Brown criticises the plans, obviously, as “ill-conceived, short-termist, unworkable and unfair”:
However, Mr Brown’s attack may have been blunted by praise for Conservative plans from Matthew Taylor, Tony Blair’s former political strategist, who likened them to ideas being developed by David Miliband, the environment secretary.
Now, hang on a second! Regardless of whether Miliband or Cameron stole them first, aren't these Lib Dem ideas?

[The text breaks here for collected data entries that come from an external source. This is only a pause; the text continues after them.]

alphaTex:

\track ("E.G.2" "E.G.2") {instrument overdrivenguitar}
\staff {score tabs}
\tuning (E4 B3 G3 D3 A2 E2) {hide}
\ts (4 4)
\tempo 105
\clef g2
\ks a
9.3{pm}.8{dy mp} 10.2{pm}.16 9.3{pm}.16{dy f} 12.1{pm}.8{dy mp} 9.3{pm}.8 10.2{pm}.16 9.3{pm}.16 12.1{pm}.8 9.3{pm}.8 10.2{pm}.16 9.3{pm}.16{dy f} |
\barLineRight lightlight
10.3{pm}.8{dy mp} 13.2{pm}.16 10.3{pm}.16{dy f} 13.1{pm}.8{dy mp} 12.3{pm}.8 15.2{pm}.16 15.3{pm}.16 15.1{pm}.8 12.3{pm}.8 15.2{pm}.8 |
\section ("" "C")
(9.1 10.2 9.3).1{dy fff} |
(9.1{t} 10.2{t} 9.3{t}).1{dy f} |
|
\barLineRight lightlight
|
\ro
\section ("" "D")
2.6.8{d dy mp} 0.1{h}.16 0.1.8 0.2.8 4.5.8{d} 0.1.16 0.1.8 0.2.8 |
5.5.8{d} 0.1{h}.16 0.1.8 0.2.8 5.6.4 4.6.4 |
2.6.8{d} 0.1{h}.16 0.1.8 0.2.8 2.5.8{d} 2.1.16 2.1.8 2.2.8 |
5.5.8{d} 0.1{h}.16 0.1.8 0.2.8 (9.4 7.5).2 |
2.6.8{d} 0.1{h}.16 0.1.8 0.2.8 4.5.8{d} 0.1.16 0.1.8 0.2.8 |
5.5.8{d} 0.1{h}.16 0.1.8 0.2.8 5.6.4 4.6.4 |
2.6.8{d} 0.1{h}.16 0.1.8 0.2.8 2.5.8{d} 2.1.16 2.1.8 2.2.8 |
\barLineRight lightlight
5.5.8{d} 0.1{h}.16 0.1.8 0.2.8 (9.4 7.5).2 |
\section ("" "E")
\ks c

The entire subject was thrown up in the air by Channel 4's programme "The Great Global Warming Swindle", aired on Thursday night, and I was curious to see how the pieces would fall again. I'm all for hearing every side of the debate, but programmes like this are self-indulgent, conservative poison that give people who already don't care an excuse to be as irresponsible as they like. So I was heartened (in my self-indulgent, liberal way) to see The Indy's article Climate Change: An inconvenient truth... for C4 about how the director of the piece was already acknoelwedged to be dodgy in the worst possible, fact-distorting way.
But even if the programme happens to have it right and our carbon output has not contributed to global warming, there is no excuse to go on as we have, without considering our environment. Alternatives to fossil fuels must still be found, endangered species must be protected (whether from human predators or changing habitats), waste must be reduced and recycled etc etc.
I hope and pray that this one programme, and the associated band of grumpy, climate-changer deniers, does not turn the impressive tide of environmental responsibility that has gathered pace over the last few years.